Getting AI to complete tasks

AI’s ability to generate text or images now feels like it is common place. It comes up in every discussion and people have started to ask: “Did you use AI to write that?”. No surprise here frankly. Incumbents like Microsoft and Notion are moving fast, and have integrated AI natively into their products.

Here’s the thing though: we are just scratching the surface. I’m excited about the prospect of AI executing complex tasks. To do so, it needs to analyse a request, determine the right action and then execute it. Imagine being able to say “Conduct due diligence on the customer service market”, or “Help me prepare for my next sales meeting”.

My excitement is in part driven by the extent to which AI democratises technology. The language of LLMs and AI is natural language, not code. To get AI to execute complex actions, you need to learn how to communicate with AI. Interestingly, many of the techniques in this essay are based off of how humans execute actions.

Today’s essay is about techniques that help LLMs break down and execute complex tasks.

How we execute tasks

It’s worth thinking about how we execute tasks before jumping into how AI might do them. Consider the task of preparing for your next sales meeting. Roughly, it involves the following steps:

  1. Check your calendar to figure out who your next meeting is with
  2. Understand the previous interactions with this prospect by looking through your CRM
  3. A quick google search to understand any recent news about the prospect
  4. Prepare a sales presentation for the prospect based on their needs, size and the value you think you can add

We complete tasks by breaking them into sub-tasks. Some tasks can be done in parallel (e.g. the CRM look up and the Google search). Other tasks might be sequential. For example, can’t take on tasks 2 - 4 without knowing who your next meeting is with.

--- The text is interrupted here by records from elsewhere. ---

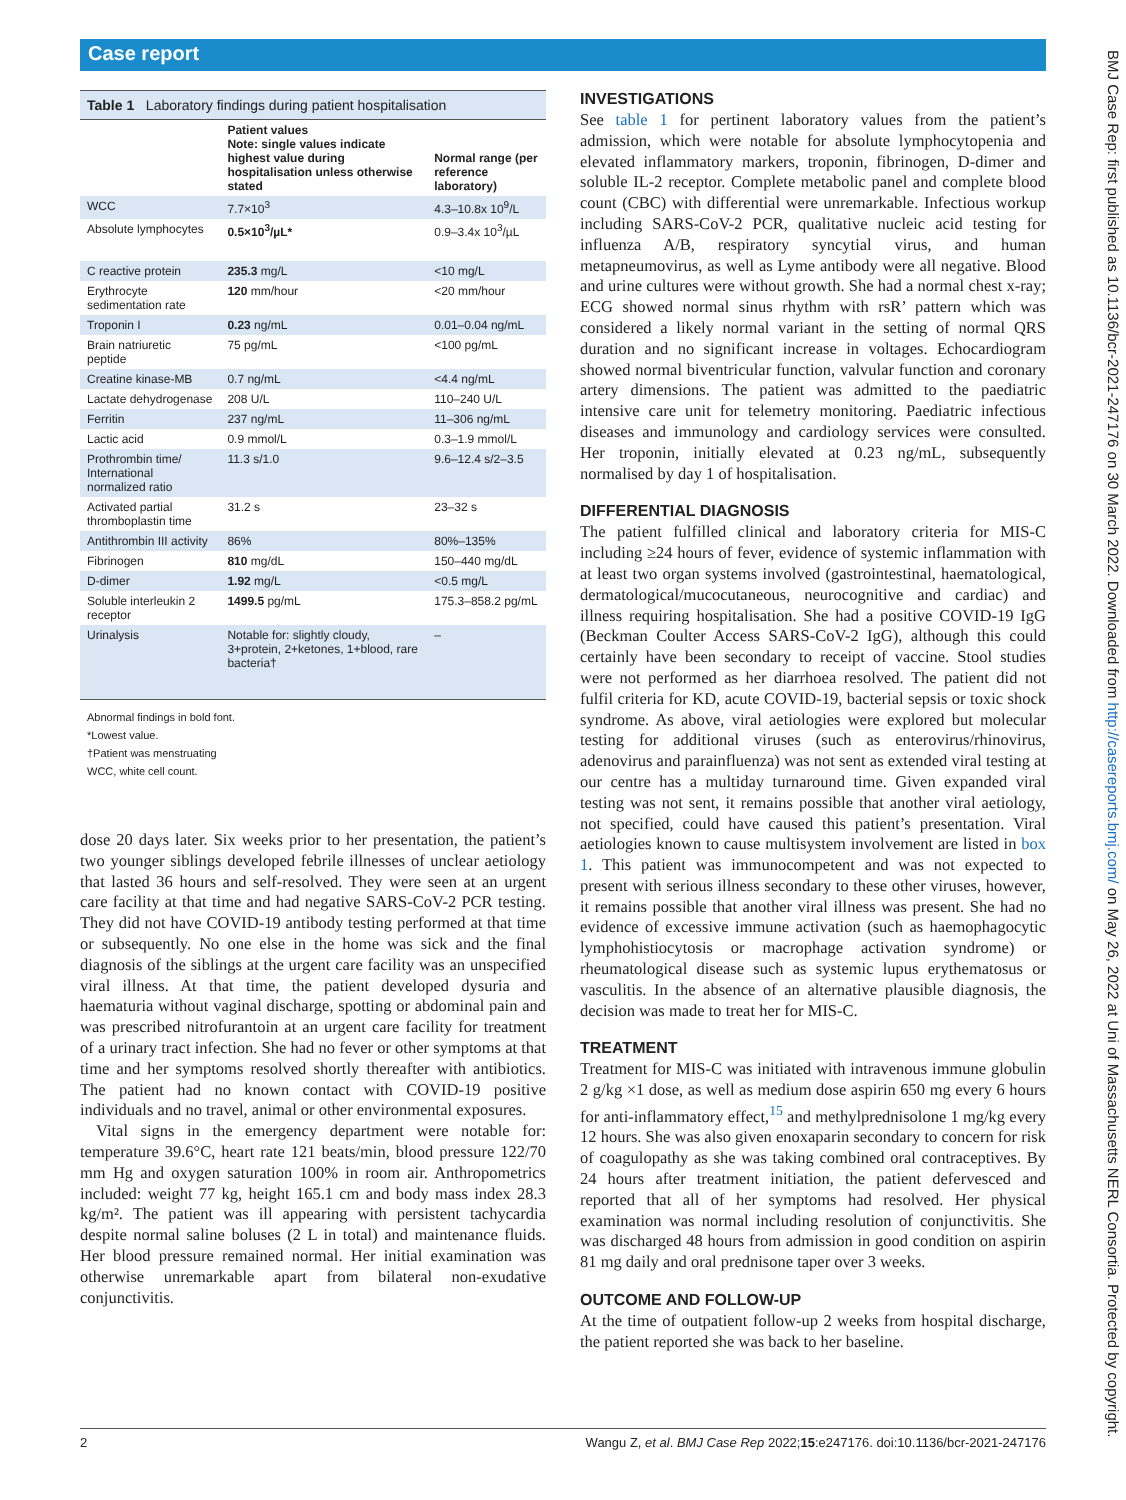Case report
Table 1 Laboratory findings during patient hospitalisation
| | Patient values Note: single values indicate highest value during hospitalisation unless otherwise stated | Normal range (per reference laboratory) |
| --- | --- | --- |
| WCC | 7.7×10<sup>3</sup> | 4.3–10.8x 10<sup>9</sup>/L |
| Absolute lymphocytes | 0.5×10<sup>3</sup>/µL* | 0.9–3.4x 10<sup>3</sup>/µL |
| C reactive protein | 235.3 mg/L | <10 mg/L |
| Erythrocyte sedimentation rate | 120 mm/hour | <20 mm/hour |
| Troponin I | 0.23 ng/mL | 0.01–0.04 ng/mL |
| Brain natriuretic peptide | 75 pg/mL | <100 pg/mL |
| Creatine kinase-MB | 0.7 ng/mL | <4.4 ng/mL |
| Lactate dehydrogenase | 208 U/L | 110–240 U/L |
| Ferritin | 237 ng/mL | 11–306 ng/mL |
| Lactic acid | 0.9 mmol/L | 0.3–1.9 mmol/L |
| Prothrombin time/ International normalized ratio | 11.3 s/1.0 | 9.6–12.4 s/2–3.5 |
| Activated partial thromboplastin time | 31.2 s | 23–32 s |
| Antithrombin III activity | 86% | 80%–135% |
| Fibrinogen | 810 mg/dL | 150–440 mg/dL |
| D-dimer | 1.92 mg/L | <0.5 mg/L |
| Soluble interleukin 2 receptor | 1499.5 pg/mL | 175.3–858.2 pg/mL |
| Urinalysis | Notable for: slightly cloudy, 3+protein, 2+ketones, 1+blood, rare bacteria† | – |
Abnormal findings in bold font.
*Lowest value.
†Patient was menstruating
WCC, white cell count.
dose 20 days later. Six weeks prior to her presentation, the patient’s two younger siblings developed febrile illnesses of unclear aetiology that lasted 36 hours and self-resolved. They were seen at an urgent care facility at that time and had negative SARS-CoV-2 PCR testing. They did not have COVID-19 antibody testing performed at that time or subsequently. No one else in the home was sick and the final diagnosis of the siblings at the urgent care facility was an unspecified viral illness. At that time, the patient developed dysuria and haematuria without vaginal discharge, spotting or abdominal pain and was prescribed nitrofurantoin at an urgent care facility for treatment of a urinary tract infection. She had no fever or other symptoms at that time and her symptoms resolved shortly thereafter with antibiotics. The patient had no known contact with COVID-19 positive individuals and no travel, animal or other environmental exposures.
Vital signs in the emergency department were notable for: temperature 39.6°C, heart rate 121 beats/min, blood pressure 122/70 mm Hg and oxygen saturation 100% in room air. Anthropometrics included: weight 77 kg, height 165.1 cm and body mass index 28.3 kg/m². The patient was ill appearing with persistent tachycardia despite normal saline boluses (2 L in total) and maintenance fluids. Her blood pressure remained normal. Her initial examination was otherwise unremarkable apart from bilateral non-exudative conjunctivitis.
INVESTIGATIONS
See table 1 for pertinent laboratory values from the patient’s admission, which were notable for absolute lymphocytopenia and elevated inflammatory markers, troponin, fibrinogen, D-dimer and soluble IL-2 receptor. Complete metabolic panel and complete blood count (CBC) with differential were unremarkable. Infectious workup including SARS-CoV-2 PCR, qualitative nucleic acid testing for influenza A/B, respiratory syncytial virus, and human metapneumovirus, as well as Lyme antibody were all negative. Blood and urine cultures were without growth. She had a normal chest x-ray; ECG showed normal sinus rhythm with rsR’ pattern which was considered a likely normal variant in the setting of normal QRS duration and no significant increase in voltages. Echocardiogram showed normal biventricular function, valvular function and coronary artery dimensions. The patient was admitted to the paediatric intensive care unit for telemetry monitoring. Paediatric infectious diseases and immunology and cardiology services were consulted. Her troponin, initially elevated at 0.23 ng/mL, subsequently normalised by day 1 of hospitalisation.
DIFFERENTIAL DIAGNOSIS
The patient fulfilled clinical and laboratory criteria for MIS-C including ≥24 hours of fever, evidence of systemic inflammation with at least two organ systems involved (gastrointestinal, haematological, dermatological/mucocutaneous, neurocognitive and cardiac) and illness requiring hospitalisation. She had a positive COVID-19 IgG (Beckman Coulter Access SARS-CoV-2 IgG), although this could certainly have been secondary to receipt of vaccine. Stool studies were not performed as her diarrhoea resolved. The patient did not fulfil criteria for KD, acute COVID-19, bacterial sepsis or toxic shock syndrome. As above, viral aetiologies were explored but molecular testing for additional viruses (such as enterovirus/rhinovirus, adenovirus and parainfluenza) was not sent as extended viral testing at our centre has a multiday turnaround time. Given expanded viral testing was not sent, it remains possible that another viral aetiology, not specified, could have caused this patient’s presentation. Viral aetiologies known to cause multisystem involvement are listed in box 1. This patient was immunocompetent and was not expected to present with serious illness secondary to these other viruses, however, it remains possible that another viral illness was present. She had no evidence of excessive immune activation (such as haemophagocytic lymphohistiocytosis or macrophage activation syndrome) or rheumatological disease such as systemic lupus erythematosus or vasculitis. In the absence of an alternative plausible diagnosis, the decision was made to treat her for MIS-C.
TREATMENT
Treatment for MIS-C was initiated with intravenous immune globulin 2 g/kg ×1 dose, as well as medium dose aspirin 650 mg every 6 hours for anti-inflammatory effect,<sup>15</sup> and methylprednisolone 1 mg/kg every 12 hours. She was also given enoxaparin secondary to concern for risk of coagulopathy as she was taking combined oral contraceptives. By 24 hours after treatment initiation, the patient defervesced and reported that all of her symptoms had resolved. Her physical examination was normal including resolution of conjunctivitis. She was discharged 48 hours from admission in good condition on aspirin 81 mg daily and oral prednisone taper over 3 weeks.
OUTCOME AND FOLLOW-UP
At the time of outpatient follow-up 2 weeks from hospital discharge, the patient reported she was back to her baseline.
2 Wangu Z, et al. BMJ Case Rep 2022;15:e247176. doi:10.1136/bcr-2021-247176
BMJ Case Rep: first published as 10.1136/bcr-2021-247176 on 30 March 2022. Downloaded from http://casereports.bmj.com/ on May 26, 2022 at Uni of Massachusetts NERL Consortia. Protected by copyright.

As you will see, many of the techniques borrow heavily from how humans execute tasks.

Chain of thought prompting

Chain of thought prompting instructs AI to think through a series of steps before answering the questions. It’s almost as if you are explaining logic and reasoning to a person so that they can solve a riddle themselves.

You could do this in one of two ways:

Zero-shot

In this case, you indicate within the prompt that the LLM should think step by step.

image

Interestingly, following the latest version of ChatGPT, this seems to have no effect. Meaning that the model has learnt to think step by step without the explicit instruction. The instruction is still useful if you want to model to reveal how it reasons through the question.

Few-shot

The second method to implement chain of thought prompting is to provide examples. The examples help the LLM figure out how to reason through the problem. Remember, LLMs like ChatGPT are predicting the next character under the hood (with some gross oversimplification).

As you will see in the other techniques, the “zero shot” and “with examples” method are the two most common techniques used to instruct an LLM to behave in a certain way.

Self ask

Self ask (paper here) instructs the LLM to ask to ask follow up questions if required. Again, think through a situation where you are solving a problem. Asking follow up questions is one of the best ways to get more details about the problem before jumping into a solution.

Because we interact with LLMs using chat like interfaces, self-ask works well. I’ve been using ChatGPT a lot while programming. It helps me discover new techniques and pick from a range of solutions for each problem. One of the most effective methods I’ve found for this is to chat and ask follow up questions on the problem. It seems impactful for AI to do this proactively before recommending a solution for you.

ReAct

ReAct is a prompting technique for complicated tasks by asking them to identify reasoning and actions (paper here). According to the paper, “reasoning traces help the model induce, track, and update action plans as well as handle exceptions, while actions allow it to interface with and gather additional information from external sources such as knowledge bases or environments.”

This framework essentially asks the model to think and take actions. Based on the output of actions, it will update its state of the world and it’s plan. Again, this mimics how we humans might break down tasks. If you pay close attention, you will notice that you update your “plan” to complete a task based on new information. Consider preparing for your next sales meeting. If you discovered that the company recently acquired another company, you might change your sales pitch.

ReAct attempts to do the same.

image
image

To close

To give you some sense of how quickly the AI landscape is changing, chain of thought prompting in the form above is already out of date.

One of the reasons AI is moving so fast is because natural language, and not code, is becoming the way we talk to these models. Some of my friends who I consider to be experts at NLP have been blown away by the power of off the shelf LLMs like GPT4.

We are the cusp of a Cambrian explosion. If you’re curious, I recommend two things:

a) Using ChatGPT as much as you can

b) Reading up on the latest techniques such as the above

The latter has been really useful for me because you quickly realise that you’re probably using these techniques in some form without explicitly choosing to do so. And if you’re wondering why this makes sense, it’s because these machines are built to mimic the way we think.